## EXTRAIT DU DOCUMENT
┌────────

Au Kenya, des femmes rangers luttent contre les braconniers et les préjugés

« J’ai voulu devenir ranger pour changer la perception de ma communauté » : au Kenya, des femmes massaï patrouillent dans les vastes plaines au pied du Kilimandjaro, traquant les braconniers, mais aussi les préjugés dans une société encore très patriarcale.

 

Sous un soleil accablant, les membres de la Team Lioness (équipe de la lionne), toutes issues de la communauté massaï, se déplacent en tenue kaki près du parc national d’Amboseli, dans le sud du Kenya.

 

Le groupe s’immobilise, fait signe de se taire. Au-dessus d’un arbre, une girafe surgit, suivie d’une deuxième. Une des membres de l’équipe se saisit d’un talkie-walkie : « Nous avons vu 28 élans, 18 zèbres et 6 girafes ». La Team Lioness, qui ne porte pas d’arme, recense les nombreux animaux – hyènes, lions, éléphants – qui vivent dans la région. Et doit également faire face au braconnage.

└────────

## TÂCHES ET EXERCICES
a) D'après l'extrait, près de quel parc national les membres de la Team Lioness se déplacent-elles ?
b) Indiquez si chacune des affirmations suivantes concorde avec l'extrait, en répondant par oui ou par non et en citant les mots décisifs : (i) les membres de la Team Lioness portent une arme ; (ii) toutes les membres de l'équipe sont issues de la communauté massaï ; (iii) l'équipe signale avoir vu six girafes.
c) Reproduisez fidèlement le passage de l'extrait qui commence par « Sous un soleil » et se termine par « face au braconnage. ».
Les entrées n'ont aucun rôle à jouer ici.

## DONNÉES FOURNIES
┌────────

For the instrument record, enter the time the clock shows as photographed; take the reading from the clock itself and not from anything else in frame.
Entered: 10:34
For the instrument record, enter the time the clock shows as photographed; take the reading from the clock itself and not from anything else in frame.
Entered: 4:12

└────────
┌────────

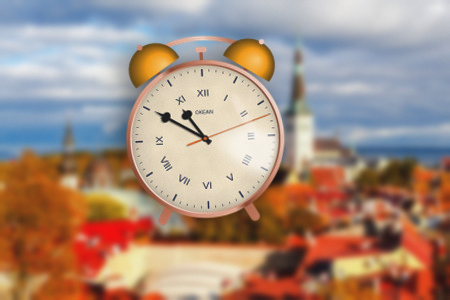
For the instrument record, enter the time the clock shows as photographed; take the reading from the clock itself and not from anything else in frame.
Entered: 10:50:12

└────────
┌────────

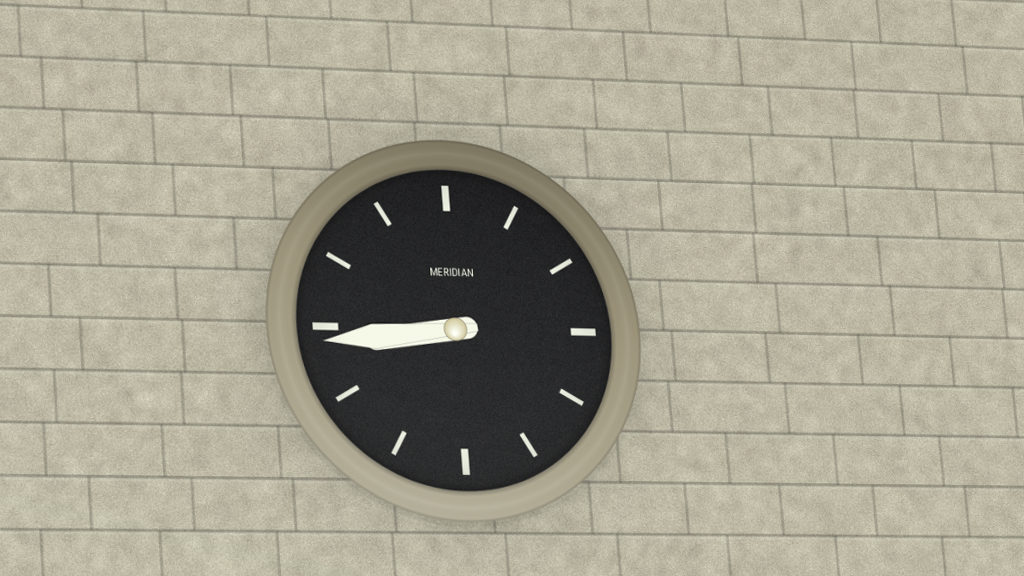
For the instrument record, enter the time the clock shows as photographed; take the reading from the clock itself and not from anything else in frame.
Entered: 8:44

└────────

## LES RÉPONSES
a) Près du parc national d’Amboseli, dans le sud du Kenya.

b)
(i) Non : « La Team Lioness, qui ne porte pas d’arme ».
(ii) Oui : « toutes issues de la communauté massaï ».
(iii) Oui : « Nous avons vu 28 élans, 18 zèbres et 6 girafes ».

c)
Sous un soleil accablant, les membres de la Team Lioness (équipe de la lionne), toutes issues de la communauté massaï, se déplacent en tenue kaki près du parc national d’Amboseli, dans le sud du Kenya.

 

Le groupe s’immobilise, fait signe de se taire. Au-dessus d’un arbre, une girafe surgit, suivie d’une deuxième. Une des membres de l’équipe se saisit d’un talkie-walkie : « Nous avons vu 28 élans, 18 zèbres et 6 girafes ». La Team Lioness, qui ne porte pas d’arme, recense les nombreux animaux – hyènes, lions, éléphants – qui vivent dans la région. Et doit également faire face au braconnage.